What Has Become of Us
U.S. military assistance arriving in Ukraine, Feb, 10. (U.S. Embassy Kyiv Ukraine)
Look at what has become of us. Most Americans seem to approve of these things, or at least are unstirred to object. We have lost all sense of decency, of ordinary morality, of proportion. Can anyone listen to the din of the past couple of weeks without wondering if we have made of ourselves a nation of grotesques?
It is common to observe that in war the enemy is always dehumanized. We are now face to face with another reality: Those who dehumanize others dehumanize themselves more profoundly.
“Rational argument can be conducted with some prospect of success only so long as the emotionality of a given situation does not exceed a certain critical degree. If the affective temperature rises above this level, the possibility of reason’s having any effect ceases and its place is taken by slogans and chimerical wish fantasies. That is to say, a sort of collective possession results which rapidly develops into a psychic epidemic.”
That is a snippet from a book by C.G. Jung, The Undiscovered Self, that a friend just sent. When our feelings get the better of us, we can no longer think or talk usefully to one another: This is the Swiss psychoanalyst’s point in simple terms.
The other day PBS Newshour ran an interview with one Artem Semenikhin, in which the small-town mayor was lionized for standing up to Russian soldiers. In the background, as the ever-alert Alan MacLeod points out, was a portrait of Stepan Bandera, the savage Russophobe, anti–Semite, and leader of Ukrainian Nazis.
PBS Newshour interviews the Mayor of Konotop, Artem Semenikhin, presenting him as a hero for killing Russian invaders.
However, despite his Zoom blur effect, you can clearly still see that behind him is a portrait of Nazi leader and Holocaust perpetrator Stepan Bandera.
pic.twitter.com/KNwCuFeCkO
— Alan MacLeod (@AlanRMacLeod) March 4, 2022
What did PBS do about this careless oversight? It blurred the Bandera portrait and broadcast the interview with its Ukrainian hero. American journalism at its zenith.
It strikes me as the perfect metaphor for what has happened to our reasoning faculties — or, better put, what we have allowed to be done to them. Factual realities that lie beyond dispute, if inconvenient, are blurred out of the movie we think we’re watching.
It is the same with any genuine understanding of the Russian intervention. I have four words for what we need to read this crisis: history, chronology, context, and responsibility. Since none of these serves our cognitive warriors’ purpose, we are invited to blot them out. And once again: With dreadful fidelity to those actively manipulating our perceptions, we do so.

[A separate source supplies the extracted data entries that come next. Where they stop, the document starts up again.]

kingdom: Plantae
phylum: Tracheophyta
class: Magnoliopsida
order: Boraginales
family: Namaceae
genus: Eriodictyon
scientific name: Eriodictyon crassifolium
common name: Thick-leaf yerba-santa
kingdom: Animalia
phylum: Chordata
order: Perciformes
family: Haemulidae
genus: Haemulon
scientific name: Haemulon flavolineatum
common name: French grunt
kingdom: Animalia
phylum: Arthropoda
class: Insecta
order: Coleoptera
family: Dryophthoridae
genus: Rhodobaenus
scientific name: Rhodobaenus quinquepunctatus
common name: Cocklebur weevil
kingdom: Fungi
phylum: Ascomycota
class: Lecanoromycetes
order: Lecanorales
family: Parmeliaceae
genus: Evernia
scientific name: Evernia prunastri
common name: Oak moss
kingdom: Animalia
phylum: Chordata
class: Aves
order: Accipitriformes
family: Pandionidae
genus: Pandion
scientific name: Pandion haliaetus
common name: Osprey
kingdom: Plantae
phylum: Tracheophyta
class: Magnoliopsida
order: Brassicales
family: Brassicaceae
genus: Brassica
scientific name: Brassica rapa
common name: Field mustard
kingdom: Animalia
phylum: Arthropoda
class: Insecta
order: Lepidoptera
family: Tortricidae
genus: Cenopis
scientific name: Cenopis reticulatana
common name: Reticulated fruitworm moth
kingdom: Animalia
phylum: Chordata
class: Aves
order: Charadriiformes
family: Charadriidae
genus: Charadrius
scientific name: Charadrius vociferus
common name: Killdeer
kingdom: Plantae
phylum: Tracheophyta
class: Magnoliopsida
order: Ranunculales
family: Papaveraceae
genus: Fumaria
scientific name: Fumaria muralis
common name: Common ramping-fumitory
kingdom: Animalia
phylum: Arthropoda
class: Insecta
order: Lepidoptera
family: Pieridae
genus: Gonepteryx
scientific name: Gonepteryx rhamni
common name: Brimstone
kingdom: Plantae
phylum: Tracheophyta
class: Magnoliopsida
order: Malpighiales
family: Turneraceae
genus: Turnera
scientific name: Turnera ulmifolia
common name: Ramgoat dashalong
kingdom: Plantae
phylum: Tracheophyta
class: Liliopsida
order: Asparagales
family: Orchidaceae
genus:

Context, the worst of us assert, is some idea those awful Russians came up with. We take no interest whatsoever in how the world may look from anyone else’s perspective. Who in hell, please tell me, thinks this is a good way to live?
I have rendered a pencil-sketch of a nation falling apart as it takes another one apart. A nation this far into one of Jung’s “collective possessions” cannot possibly do well. As is always the case (a thought that came to me as I studied the Japanese nationalists of the 1930s), the victimizers are victims, too.
If we are to find our way out of this funhouse, we will have to do one thing before any other: We will have to learn to speak in a clear, new language so that we can name things as they are instead of blurring them as PBS did that Bandera portrait.
And we must start with one word. Unless we can learn to call America an empire, we will stumble in the funhouse dark until it becomes so unfun we can no longer bear our own self-deceptions.
I see in here a virtue in this large, complicated moment. Between Russia’s intervention in Ukraine, which I count regrettable but necessary, and the joint statement Putin made with Chinese President Xi Jinping on Feb. 4, we are all called upon either to recognize the United States for what it has become, an empire violently defending itself against history itself, or accept our fate among the victims of this empire.
Clarity: It is always a fine thing, whatever the difficulties it brings.